[DATA SUPPLIED]

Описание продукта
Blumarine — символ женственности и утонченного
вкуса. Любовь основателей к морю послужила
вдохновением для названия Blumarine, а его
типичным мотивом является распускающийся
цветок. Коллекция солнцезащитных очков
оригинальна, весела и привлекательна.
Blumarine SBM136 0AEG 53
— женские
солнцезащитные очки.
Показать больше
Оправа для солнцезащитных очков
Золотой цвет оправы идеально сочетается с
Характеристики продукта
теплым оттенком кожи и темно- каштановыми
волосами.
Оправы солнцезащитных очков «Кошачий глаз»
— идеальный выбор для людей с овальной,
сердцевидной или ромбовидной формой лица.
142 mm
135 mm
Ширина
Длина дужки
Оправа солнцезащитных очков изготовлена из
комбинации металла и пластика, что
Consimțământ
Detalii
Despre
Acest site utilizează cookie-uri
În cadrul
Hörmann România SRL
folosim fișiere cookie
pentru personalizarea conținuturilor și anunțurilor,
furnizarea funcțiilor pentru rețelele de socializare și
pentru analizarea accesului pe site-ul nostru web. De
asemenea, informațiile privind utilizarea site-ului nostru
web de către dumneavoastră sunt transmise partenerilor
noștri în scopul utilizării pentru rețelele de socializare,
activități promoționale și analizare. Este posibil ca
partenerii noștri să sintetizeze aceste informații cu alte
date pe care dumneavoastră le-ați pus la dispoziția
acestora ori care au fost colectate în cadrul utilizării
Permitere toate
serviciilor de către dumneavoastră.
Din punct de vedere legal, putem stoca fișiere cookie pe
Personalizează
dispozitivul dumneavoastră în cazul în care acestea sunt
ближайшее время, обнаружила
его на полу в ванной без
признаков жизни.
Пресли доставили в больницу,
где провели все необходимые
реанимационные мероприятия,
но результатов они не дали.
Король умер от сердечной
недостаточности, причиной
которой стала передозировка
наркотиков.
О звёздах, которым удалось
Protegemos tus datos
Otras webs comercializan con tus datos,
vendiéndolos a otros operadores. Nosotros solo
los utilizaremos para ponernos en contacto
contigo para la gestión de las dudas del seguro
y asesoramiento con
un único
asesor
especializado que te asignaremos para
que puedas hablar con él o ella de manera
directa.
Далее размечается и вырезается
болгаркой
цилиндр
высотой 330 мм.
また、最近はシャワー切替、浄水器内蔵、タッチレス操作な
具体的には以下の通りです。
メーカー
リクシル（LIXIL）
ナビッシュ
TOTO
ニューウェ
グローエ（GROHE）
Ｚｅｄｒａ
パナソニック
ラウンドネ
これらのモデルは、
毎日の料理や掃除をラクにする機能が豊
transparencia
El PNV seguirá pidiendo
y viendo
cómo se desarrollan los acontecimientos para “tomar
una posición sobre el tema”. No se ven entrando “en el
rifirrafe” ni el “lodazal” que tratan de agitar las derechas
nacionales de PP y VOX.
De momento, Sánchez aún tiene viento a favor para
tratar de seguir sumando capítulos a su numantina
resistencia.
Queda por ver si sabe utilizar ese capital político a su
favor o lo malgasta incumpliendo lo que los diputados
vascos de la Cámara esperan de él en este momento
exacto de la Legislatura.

[/DATA SUPPLIED]

TASK STATEMENT: Transcribe all entries exactly as they are given.

REPLY TO THE EXERCISE:
Описание продукта
Blumarine — символ женственности и утонченного
вкуса. Любовь основателей к морю послужила
вдохновением для названия Blumarine, а его
типичным мотивом является распускающийся
цветок. Коллекция солнцезащитных очков
оригинальна, весела и привлекательна.
Blumarine SBM136 0AEG 53
— женские
солнцезащитные очки.
Показать больше
Оправа для солнцезащитных очков
Золотой цвет оправы идеально сочетается с
Характеристики продукта
теплым оттенком кожи и темно- каштановыми
волосами.
Оправы солнцезащитных очков «Кошачий глаз»
— идеальный выбор для людей с овальной,
сердцевидной или ромбовидной формой лица.
142 mm
135 mm
Ширина
Длина дужки
Оправа солнцезащитных очков изготовлена из
комбинации металла и пластика, что
Consimțământ
Detalii
Despre
Acest site utilizează cookie-uri
În cadrul
Hörmann România SRL
folosim fișiere cookie
pentru personalizarea conținuturilor și anunțurilor,
furnizarea funcțiilor pentru rețelele de socializare și
pentru analizarea accesului pe site-ul nostru web. De
asemenea, informațiile privind utilizarea site-ului nostru
web de către dumneavoastră sunt transmise partenerilor
noștri în scopul utilizării pentru rețelele de socializare,
activități promoționale și analizare. Este posibil ca
partenerii noștri să sintetizeze aceste informații cu alte
date pe care dumneavoastră le-ați pus la dispoziția
acestora ori care au fost colectate în cadrul utilizării
Permitere toate
serviciilor de către dumneavoastră.
Din punct de vedere legal, putem stoca fișiere cookie pe
Personalizează
dispozitivul dumneavoastră în cazul în care acestea sunt
ближайшее время, обнаружила
его на полу в ванной без
признаков жизни.
Пресли доставили в больницу,
где провели все необходимые
реанимационные мероприятия,
но результатов они не дали.
Король умер от сердечной
недостаточности, причиной
которой стала передозировка
наркотиков.
О звёздах, которым удалось
Protegemos tus datos
Otras webs comercializan con tus datos,
vendiéndolos a otros operadores. Nosotros solo
los utilizaremos para ponernos en contacto
contigo para la gestión de las dudas del seguro
y asesoramiento con
un único
asesor
especializado que te asignaremos para
que puedas hablar con él o ella de manera
directa.
Далее размечается и вырезается
болгаркой
цилиндр
высотой 330 мм.
また、最近はシャワー切替、浄水器内蔵、タッチレス操作な
具体的には以下の通りです。
メーカー
リクシル（LIXIL）
ナビッシュ
TOTO
ニューウェ
グローエ（GROHE）
Ｚｅｄｒａ
パナソニック
ラウンドネ
これらのモデルは、
毎日の料理や掃除をラクにする機能が豊
transparencia
El PNV seguirá pidiendo
y viendo
cómo se desarrollan los acontecimientos para “tomar
una posición sobre el tema”. No se ven entrando “en el
rifirrafe” ni el “lodazal” que tratan de agitar las derechas
nacionales de PP y VOX.
De momento, Sánchez aún tiene viento a favor para
tratar de seguir sumando capítulos a su numantina
resistencia.
Queda por ver si sabe utilizar ese capital político a su
favor o lo malgasta incumpliendo lo que los diputados
vascos de la Cámara esperan de él en este momento
exacto de la Legislatura.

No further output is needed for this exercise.